What the task requires:
Return every one of the entries below line for line, without altering any wording, and leave the pictures out of your answer.
====== Material for this exercise ======
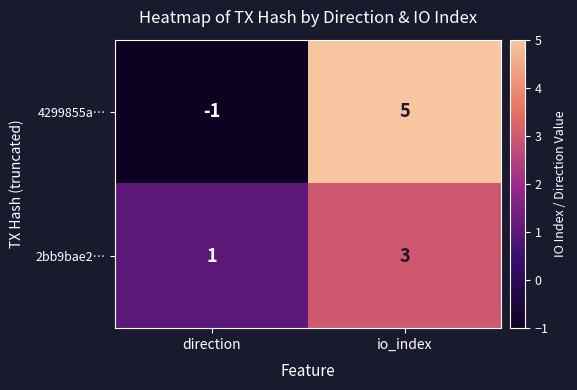

Reading left to right, what are all the values shown in this chart?

4299855a…: -1	5
2bb9bae2…: 1	3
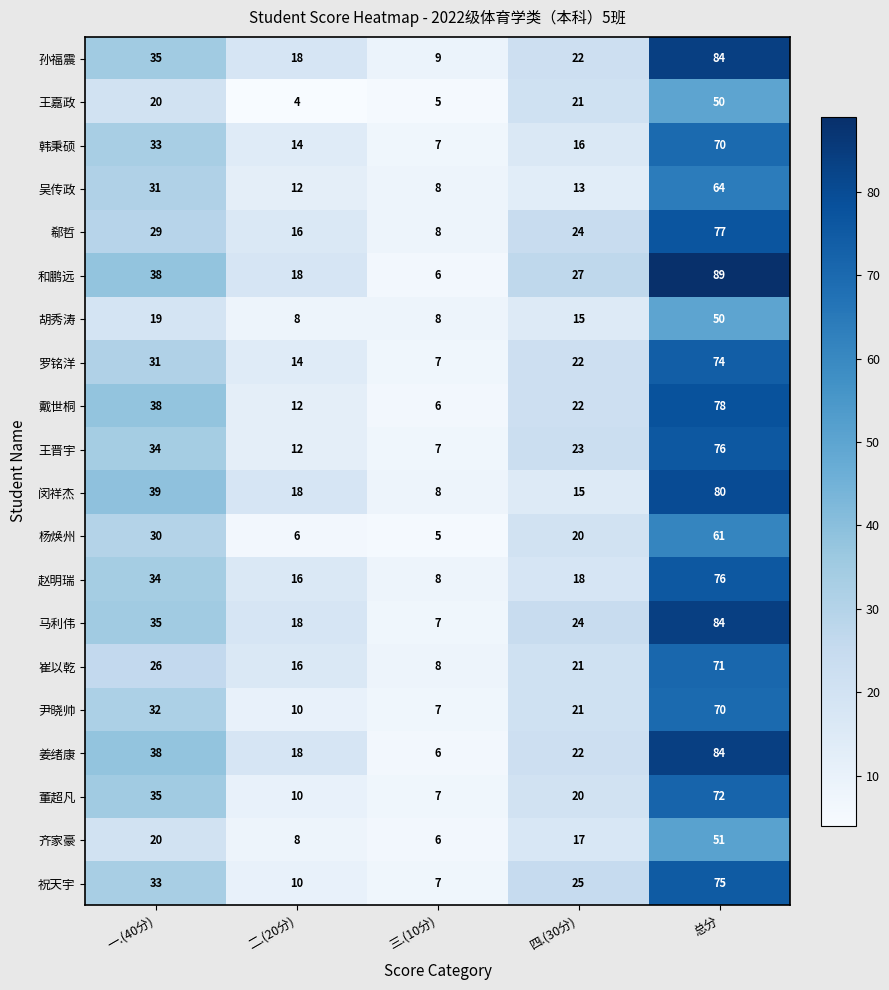

Rank the categories by 罗铭洋 value from lowest to highest.

三.(10分), 二.(20分), 四.(30分), 一.(40分), 总分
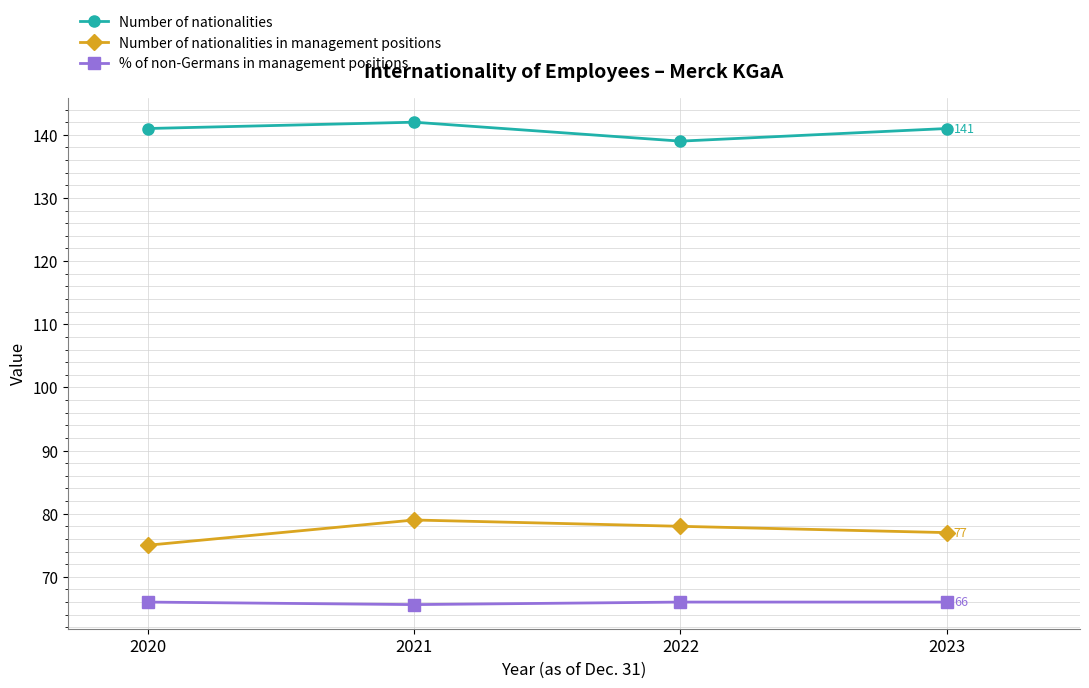

What is the difference between the highest and lowest values at 2021?

76.4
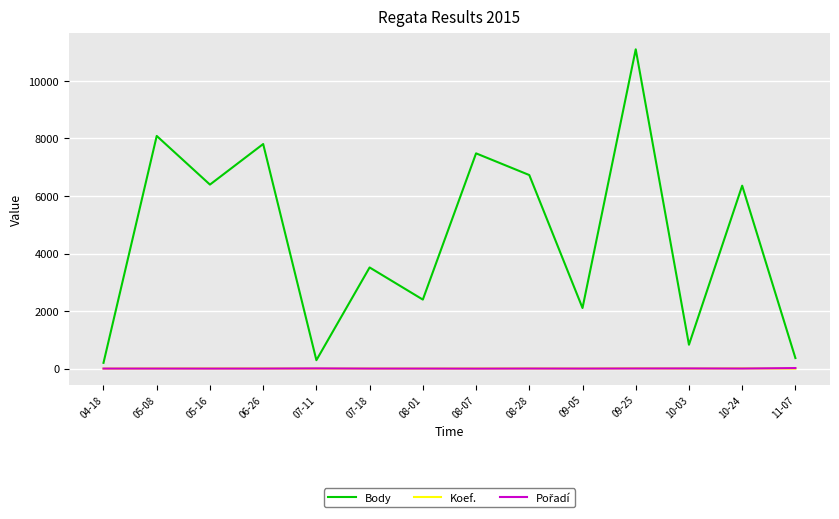

Between 04-18 and 09-25, which series saw the biggest shift?

Body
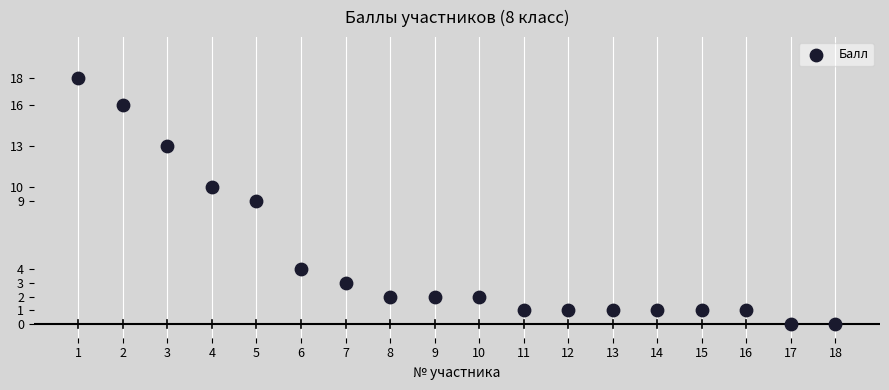

What is the range of Y values (max minus min)?

18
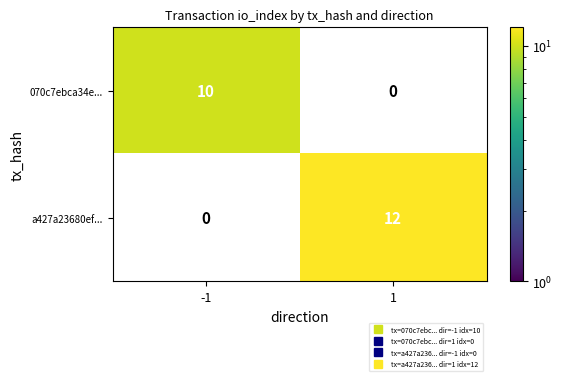

Read the a427a23680ef... value at 1, to the nearest 10.

10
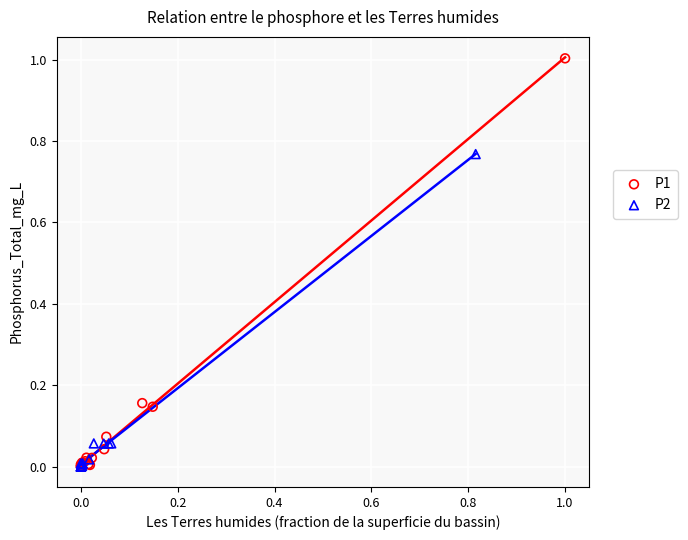

Which series contains the highest Y value?

P1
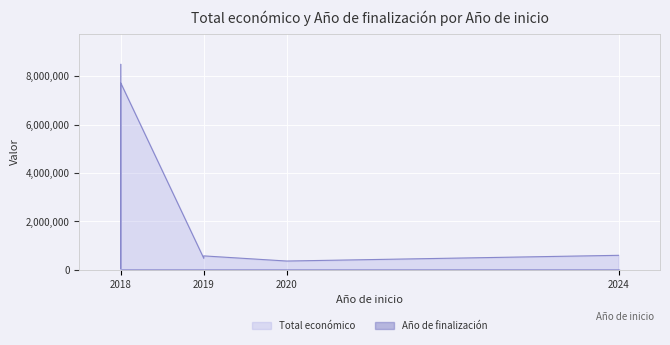

Reading left to right, transcribe all the data shown in this chart.

Total económico: 2024=599262	2018=8484999	2020=363424	2018=42845	2019=480156	2019=575833	2018=7717171
Año de finalización: 2024=2026	2018=0	2020=2023	2018=0	2019=2021	2019=2021	2018=2018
======
Response below:
Reading left to right, what are all the values shown in this chart?

4299855a…: -1	5
2bb9bae2…: 1	3

Rank the categories by 罗铭洋 value from lowest to highest.

三.(10分), 二.(20分), 四.(30分), 一.(40分), 总分

What is the difference between the highest and lowest values at 2021?

76.4

Between 04-18 and 09-25, which series saw the biggest shift?

Body

What is the range of Y values (max minus min)?

18

Read the a427a23680ef... value at 1, to the nearest 10.

10

Which series contains the highest Y value?

P1

Reading left to right, transcribe all the data shown in this chart.

Total económico: 2024=599262	2018=8484999	2020=363424	2018=42845	2019=480156	2019=575833	2018=7717171
Año de finalización: 2024=2026	2018=0	2020=2023	2018=0	2019=2021	2019=2021	2018=2018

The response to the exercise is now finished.